Но тогда почему «зеленые», что за «желтые и синие»?..
Бред какой-то...
И Юру – этого хромого, тощенького, нелепого, с постыдными, нечистыми и болезненными отклонениями, которые иначе чем ругательством и не выразишь, – жалко было до комка в горле, до непролитых слез, до дрожащего и прыгающего расплывчатого света фонарей в мокрых глазах.
В замкнутом вагонном пространстве, где ты напрочь связан с другим человеком одним направлением движения, одной железнодорожной судьбой, когда вместе с ним за грязными вагонными стеклами вы открываете для себя новые города и, хотя бы со стороны, на ходу, постигаете новые и чужие жизни, – этот человек за восемь томительных суток вагонного бытия становится тебе дорог, порой даже незаменим. Особенно если в этом временном мире он был для тебя единственным другом, нянькой и беспредельно доверял тебе, шепча на ухо то, в чем, может быть, никогда не признался бы никому из посторонних...
Полночи прочесывали спящие вагоны. Мику взяли с собой – для досконального опознания.
– Стой за мной, – сказал ему пожилой милиционер-казах. – А то они быстро стреляют. И ножиком, сам видел, очень хорошо могут. Увидел – молчи. Только сзади наступи мне на ногу два раза.
– А почему два раза? – удивился Мика.
– В темноте споткнуться можешь – наступишь один раз, а я выстрелю. Ошибка мал-мал будет. Хорошего человека могу застрелить. А два раза наступишь, я точно буду знать, что ты хочешь этим мне говорить, – объяснил Мике пожилой милиционер и переложил наган из кобуры в карман шинели.
Так никого и не нашли. Проводник восьмого вагона говорил, что два милиционера в начале ночи спрыгнули из его вагона на каком-то разъезде. А казахи они были или русские – в темноте не разобрал...
Измотанные бессонницей, уставшие от бесполезных поисков трое настоящих милиционеров и Мика мрачно возвращались в тот жуткий купейный вагон – закончить формальности. В Джамбуле стоянка долгая – можно и труп в морг отправить, и все остальное доделать, что положено в таких случаях...
Впереди шел пожилой казах в милицейской форме, за ним Мика, а уже за Микой – те двое в штатском.
Мика шел и плакал. Шел и очень горько плакал...
Без всхлипываний, без причитаний, без истерики. Плакал как-то внутри. Только слезы были снаружи.
Плакал о маме, которую любил гораздо меньше отца и в болезнь которой так и не сумел поверить до конца...
Плакал об отце, которого любил гораздо сильнее, чем мать. Все вспоминал его дрожащие пальцы и нелепые, неумелые попытки взбодрить Мику, маму, да, наверное, и самого себя на запасных путях Московского вокзала. Хотя Мика видел, что папе просто хотелось завыть от горя...
Плакал Мика и о домработнице Миле, которая была старше Мики чуть ли не вдвое, а так нежно, так заботливо, так целомудренно приоткрыла ему ту прекрасную и таинственную сторону человеческой жизни, которую почему-то нужно было всегда считать постыдной и грязной...

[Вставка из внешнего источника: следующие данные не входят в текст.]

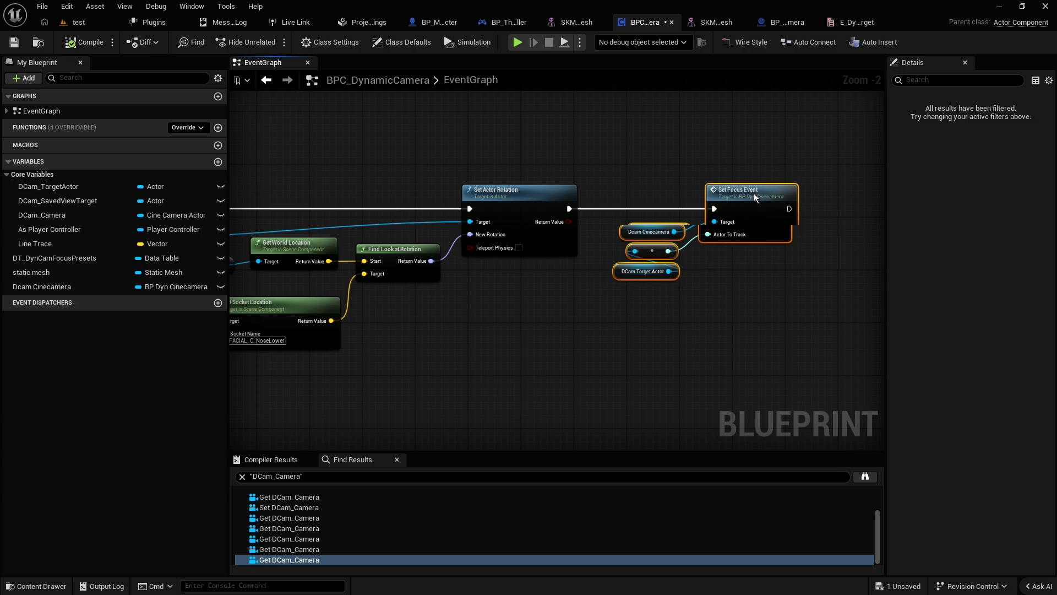
{"action": "left_click", "coordinate": [685, 167]}
{"action": "left_click_drag", "start_coordinate": [683, 311], "coordinate": [648, 229]}
{"action": "left_click", "coordinate": [616, 291]}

Плакал Мика и о Юре Коптеве – страшно, чудовищно и дико закончившем свою странную и не очень счастливую жизнь...
Слезы затуманивали глаза, заливали лицо, и Мика вокруг себя уже ничего и никого не видел.

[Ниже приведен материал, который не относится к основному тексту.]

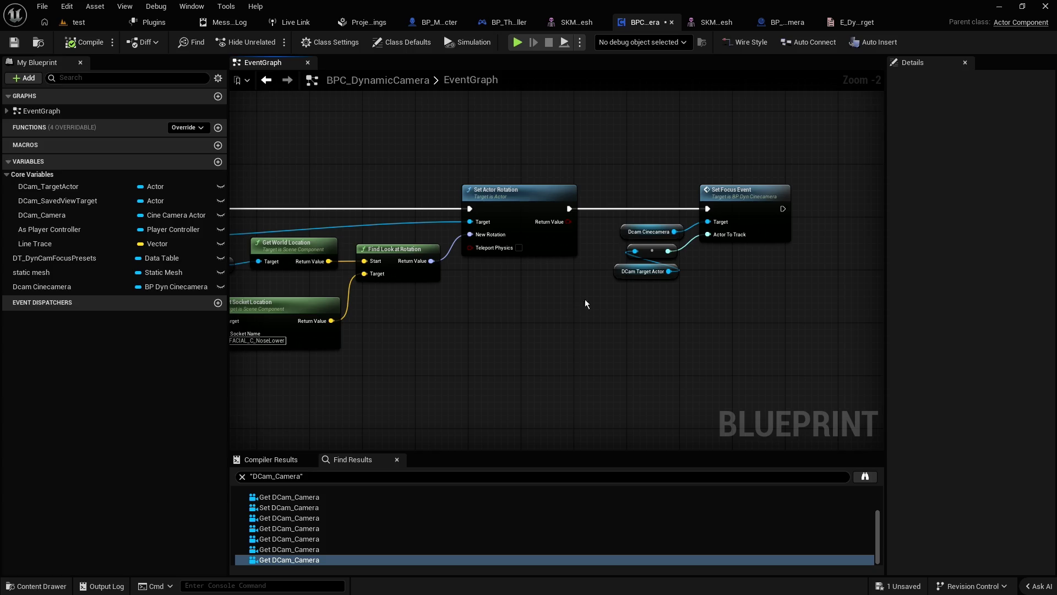
{"action": "left_click", "coordinate": [763, 237]}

Ничего, кроме широкой спины милиционера-казаха, шедшего впереди.
И эта спина в мешковатой синей шинели вела Мику из вагона в вагон.
Может быть, если бы не эта синяя спина, перехваченная ремнем с кобурой, Мика вполне мог бы сейчас умереть от безысходной тоски и одиночества...
Двое в штатском решили еще раз проверить мягкий вагон и отстали. А Мика пошел за широкой милицейской спиной дальше.
На переходе из одного вагона в другой, когда стук колес и железный грохот не давали расслышать ни одного слова, старый милиционер остановился, обернулся, увидел Микино лицо и ничего не сказал. Ни единого слова утешения. Только порылся у себя под шинелью, вытащил белый мешочек, развязал его и дал Мике несколько коричневых жареных шариков величиною с грецкий орех.